Je suis allé d'abord au Mali retrouver ma famille, puis je suis allé en Côte d'Ivoire pour étudier et j’habite maintenant une maison avec d'autres étudiants.

C'était très difficile pour moi au début car l'expérience et la vie en commun n'étaient pas la même que celle que j'avais vécue à Montet. Je voulais tout changer, mais il me semblait impossible de faire quoi que ce soit.

Après six mois de combats intérieurs intenses, sans succès, je me suis souvenu de ce que j'avais découvert à l'école Gen : c'est en aimant que l'on peut changer le monde autour de nous. A partir de ce moment, j'ai décidé de me mettre au service de ces jeunes, cuisiner quand je le pouvais, faire la vaisselle, nettoyer la maison, mettre la chambre en ordre, etc., sans faire de remarques.

La joie que je porte maintenant en moi est immense et il m’est difficile de l'exprimer correctement. La relation avec les jeunes grandit chaque jour et devient plus authentique.

Le choix de tes études indique ton engagement concret en faveur d'un monde uni. Peux-tu nous parler de ta vie à l’université ?

Je me suis inscrit en sciences politiques, section paix et gestion des conflits. Au cours de nos sessions, nous discutons de questions politiques et gouvernementales qui sont d'actualité.

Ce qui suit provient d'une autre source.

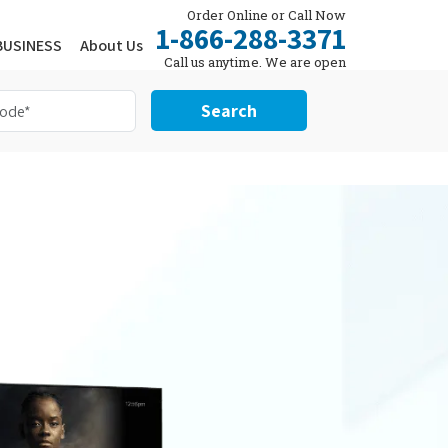
Order Online or Call Now
1-866-288-3371
BUSINESS
About Us
Call us anytime. We are open
24/7.
Search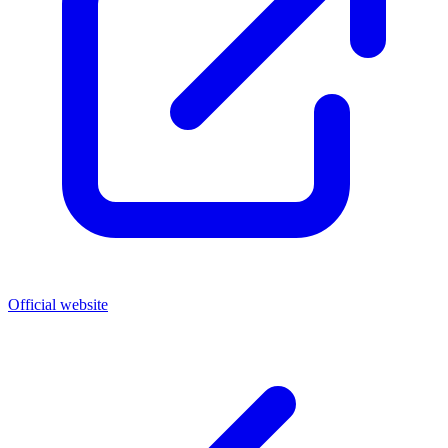
Official website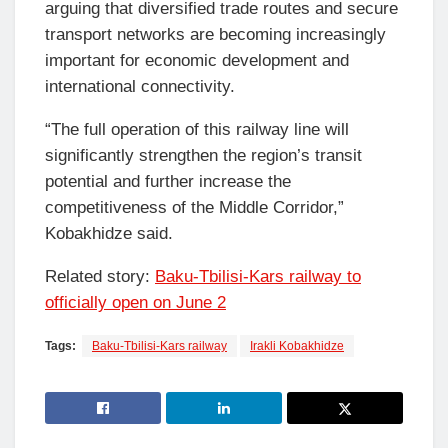
arguing that diversified trade routes and secure
transport networks are becoming increasingly
important for economic development and
international connectivity.
“The full operation of this railway line will
significantly strengthen the region’s transit
potential and further increase the
competitiveness of the Middle Corridor,”
Kobakhidze said.
Related story:
Baku-Tbilisi-Kars railway to
officially open on June 2
Tags:
Baku-Tbilisi-Kars railway
Irakli Kobakhidze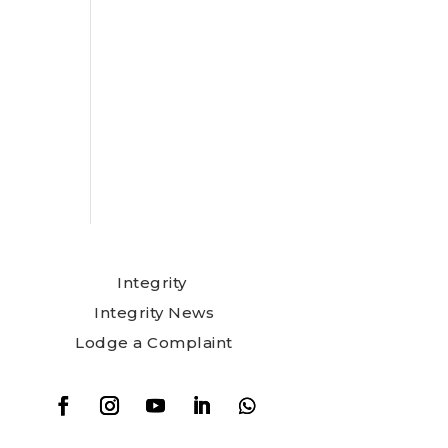
Integrity
Integrity News
Lodge a Complaint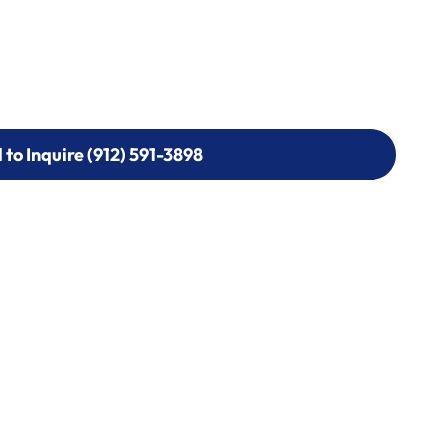
l to Inquire (912) 591-3898
l to Inquire (912) 591-3898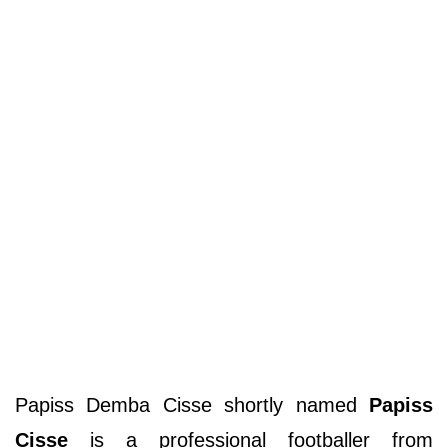
Papiss Demba Cisse shortly named
Papiss
Cisse
is a professional footballer from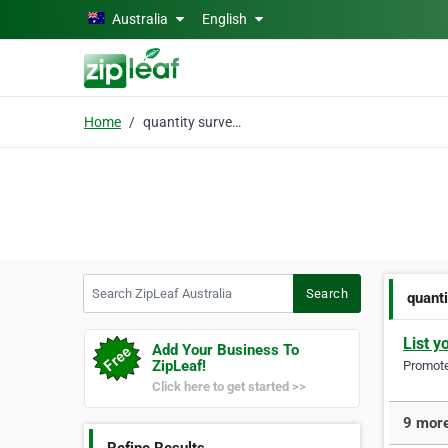
Skip to main content
Australia
English
Home
quantity surveyor
Search ZipLeaf Australia
Search
quant
List y
Add Your Business To
ZipLeaf!
Promote 
Click here to get started >>
9 more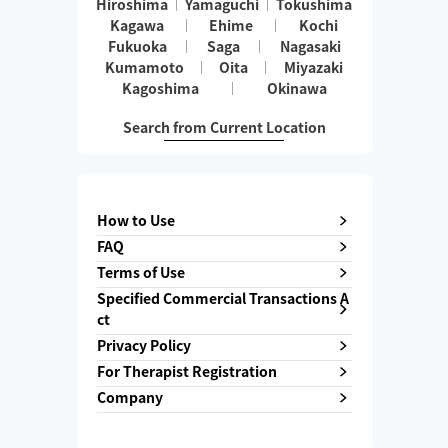
Hiroshima
Yamaguchi
Tokushima
Kagawa
Ehime
Kochi
Fukuoka
Saga
Nagasaki
Kumamoto
Oita
Miyazaki
Kagoshima
Okinawa
Search from Current Location
How to Use
FAQ
Terms of Use
Specified Commercial Transactions A
ct
Privacy Policy
For Therapist Registration
Company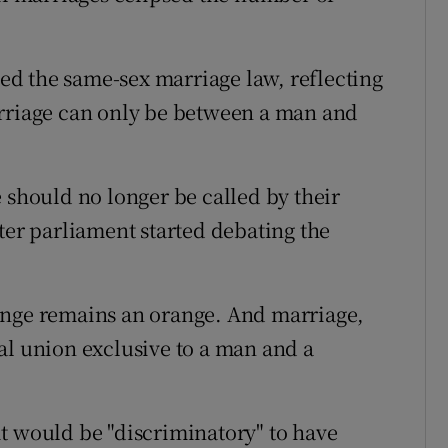
d the same-sex marriage law, reflecting
arriage can only be between a man and
 should no longer be called by their
ter parliament started debating the
ange remains an orange. And marriage,
al union exclusive to a man and a
t would be "discriminatory" to have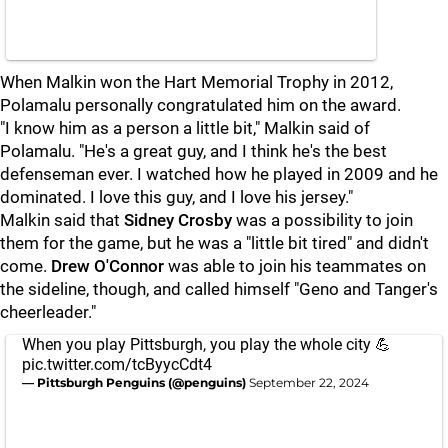
When Malkin won the Hart Memorial Trophy in 2012,
Polamalu personally congratulated him on the award.
"I know him as a person a little bit," Malkin said of
Polamalu. "He's a great guy, and I think he's the best
defenseman ever. I watched how he played in 2009 and he
dominated. I love this guy, and I love his jersey."
Malkin said that
Sidney Crosby
was a possibility to join
them for the game, but he was a "little bit tired" and didn't
come.
Drew O'Connor
was able to join his teammates on
the sideline, though, and called himself "Geno and Tanger's
cheerleader."
When you play Pittsburgh, you play the whole city 💪
pic.twitter.com/tcByycCdt4
— Pittsburgh Penguins (@penguins)
September 22, 2024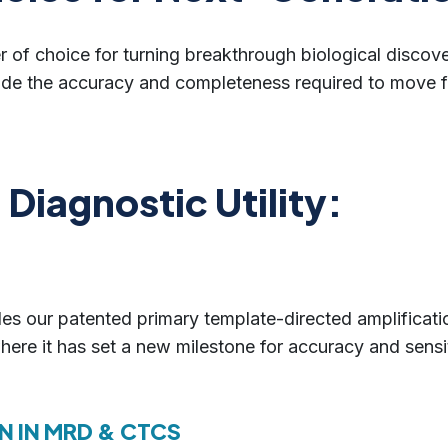
r of choice for turning breakthrough biological discover
ide the accuracy and completeness required to move fr
Diagnostic Utility:
s our patented primary template-directed amplificatio
here it has set a new milestone for accuracy and sensi
N IN MRD & CTCS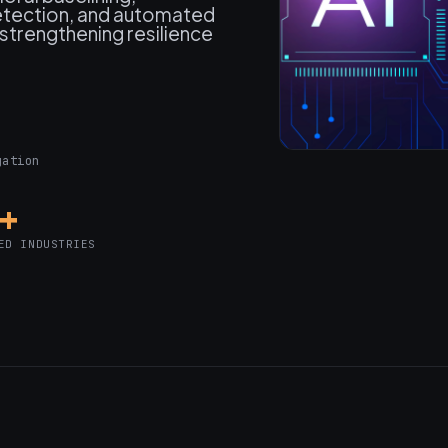
detection, and automated
strengthening resilience
gation
0+
ED INDUSTRIES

Un jour, nous parlions d'intégration régionale et de prévention des conflits. Les interventions étaient très vives. J'ai pris la parole en mentionnant l’exemple de l'Europe qui a réalisé une intégration assez solide ; les Européens peuvent se déplacer désormais librement ; ce qui n'est pas le cas en Afrique.

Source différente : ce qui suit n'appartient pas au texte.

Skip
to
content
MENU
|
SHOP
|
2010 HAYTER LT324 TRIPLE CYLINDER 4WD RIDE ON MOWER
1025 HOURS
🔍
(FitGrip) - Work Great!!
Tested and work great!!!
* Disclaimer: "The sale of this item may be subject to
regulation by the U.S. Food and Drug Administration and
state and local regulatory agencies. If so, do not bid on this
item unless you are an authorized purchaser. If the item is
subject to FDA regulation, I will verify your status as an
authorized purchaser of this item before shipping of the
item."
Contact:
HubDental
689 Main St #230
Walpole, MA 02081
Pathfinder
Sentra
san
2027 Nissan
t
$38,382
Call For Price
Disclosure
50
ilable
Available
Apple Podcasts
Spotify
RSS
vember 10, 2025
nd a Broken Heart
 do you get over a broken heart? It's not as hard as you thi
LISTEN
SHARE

J'ai dénoncé la mauvaise gouvernance, les problèmes d'insécurité, les abus commis à la frontière. Un camarade de classe prit la parole et dit : « Michel, tu viens d'Europe, tu penses que c'est pareil ici? Tu cours trop vite ».

Une autre fois, je parlais à un ami du quartier et il m'a demandé : « Michel, es-tu européen ou africain ? »

A l'école, mes camarades me regardent différemment ; ils disent que ma façon de voir les choses est très bonne, mais qu'elle n'est pas adaptée à la situation du monde dans lequel nous vivons.

C'est un combat que je mène tous les jours, en acceptant ce que le monde traverse et en particulier l'Afrique. L'expérience de l'école Gen me donne toujours la force, la patience, le courage et surtout la persévérance pour apporter ma contribution à la vision et à la construction d'un monde plus habitable.